After an early morning group ride from London to the south coast, the friends gather on the seafront, where Jimmy first sees a flamboyant scooter-riding Mod he describes as Ace Face (Sting). Later in a dance hall, Jimmy suggests that he will help Steph, whose escort is now chatting to an attractive American girl, to dance with Ace Face, but on the dance floor ushers her away to dance with himself. Steph leaves Jimmy to dance with Ace Face, whereupon Jimmy plots to gain attention by climbing up on to the balcony-edge and dancing with much applause, annoying Ace Face. After diving into the audience, Jimmy is ejected by bouncers. Steph's escort leaves with the American girl, and once again Jimmy tries to get with Steph, this time for the night, but she has arranged accommodation with a female friend.

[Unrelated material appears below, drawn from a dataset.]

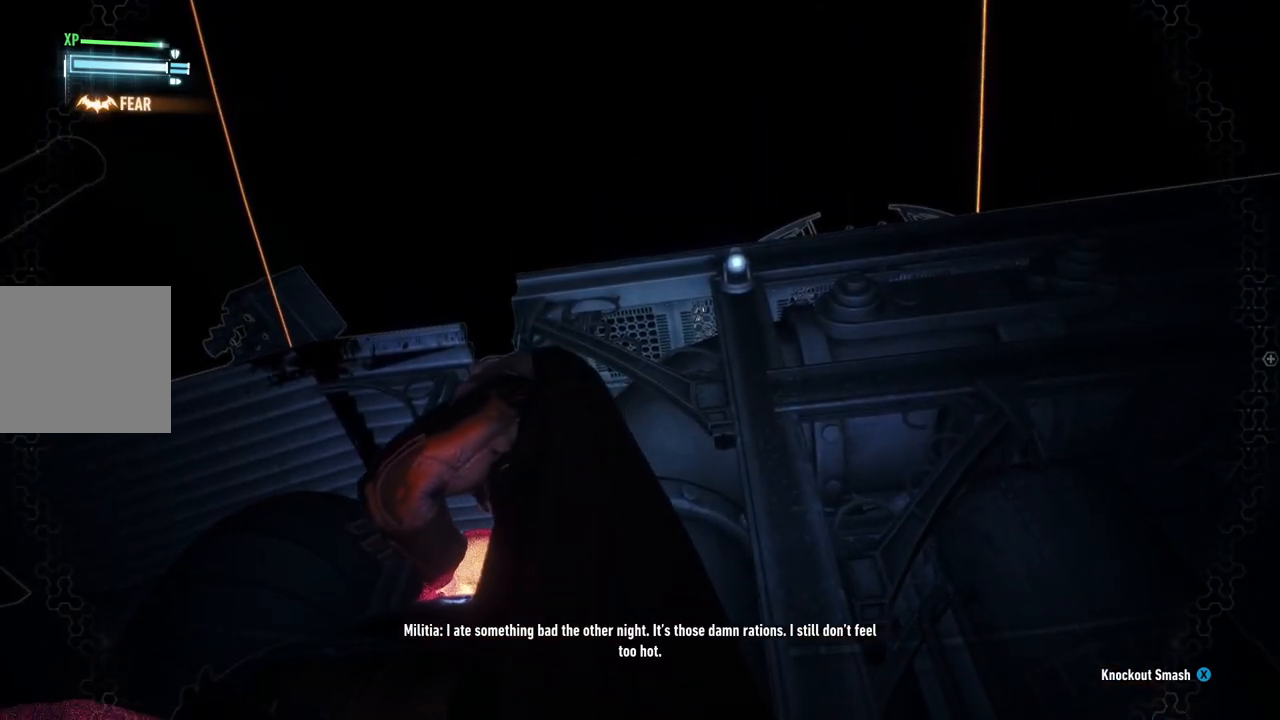
{"buttons": [], "left_stick": "center", "right_stick": "center", "events": [[333, "left_stick", "center"]]}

The lads spend the night sleeping rough, meet up at a cafe on the following morning, then proceed along the promenade, where a series of running battles ensue. As the police corner the rioters, Jimmy escapes down an alleyway with Steph, and they have sex. When the pair emerge, they find themselves amidst the melee just as police are detaining rioters. Jimmy is arrested and detained with the volatile Ace Face. When fined a hefty £75——Ace Face mocks the magistrate (John Phillips) by offering to pay on the spot with a cheque, impressing the fellow Mods.

Back in London, Jimmy becomes severely depressed. His mother throws him out after finding his stash of amphetamine pills. He then quits his job, spends his severance package on more pills, and learns that Steph is now his friend Dave's girlfriend. After briefly fighting with Dave, the following morning his rejection is confirmed by Steph, and his beloved Lambretta scooter is accidentally damaged in a crash involving a Royal Mail parcel van. Jimmy takes a train back to Brighton, taking increasing levels of pills and becoming more emotionally unstable.

Attempting to relive the recent excitement, he revisits the scenes of the riots and his encounter with Steph. Then, Jimmy horrifyingly discovers that his idol, Ace Face, has a menial job as a bellboy at the Grand Brighton Hotel. Jimmy steals Ace's Vespa scooter and heads out to Beachy Head, riding close to the cliff-edge. Finally, the scooter is seen crashing over the cliff-top, which is where the film begins with Jimmy walking back against a sunset backdrop.

Cast

John Lydon (Johnny Rotten of the Sex Pistols) screen-tested for the role of Jimmy. The distributors of the film refused to insure him for the part and he was replaced by Phil Daniels.

Most of the cast were reunited after 28 years at Earls Court on 1 and 2 September 2007 as part of The Quadrophenia Reunion at the London Film & Comic Con run by Quadcon.co.uk. Subsequently, the cast agreed to be part of a Quadrophenia Convention at Brighton in 2009.

Soundtrack

Quadrophenia is the soundtrack album to the 1979 film of the same name, which refers to the 1973 rock opera Quadrophenia. It was initially released on Polydor Records in 1979 as a cassette and LP and was re-released as a compact disc in 1993 and 2001. The album was dedicated to Peter Meaden, a prominent Mod and first manager of The Who, who had died a year before the album's release.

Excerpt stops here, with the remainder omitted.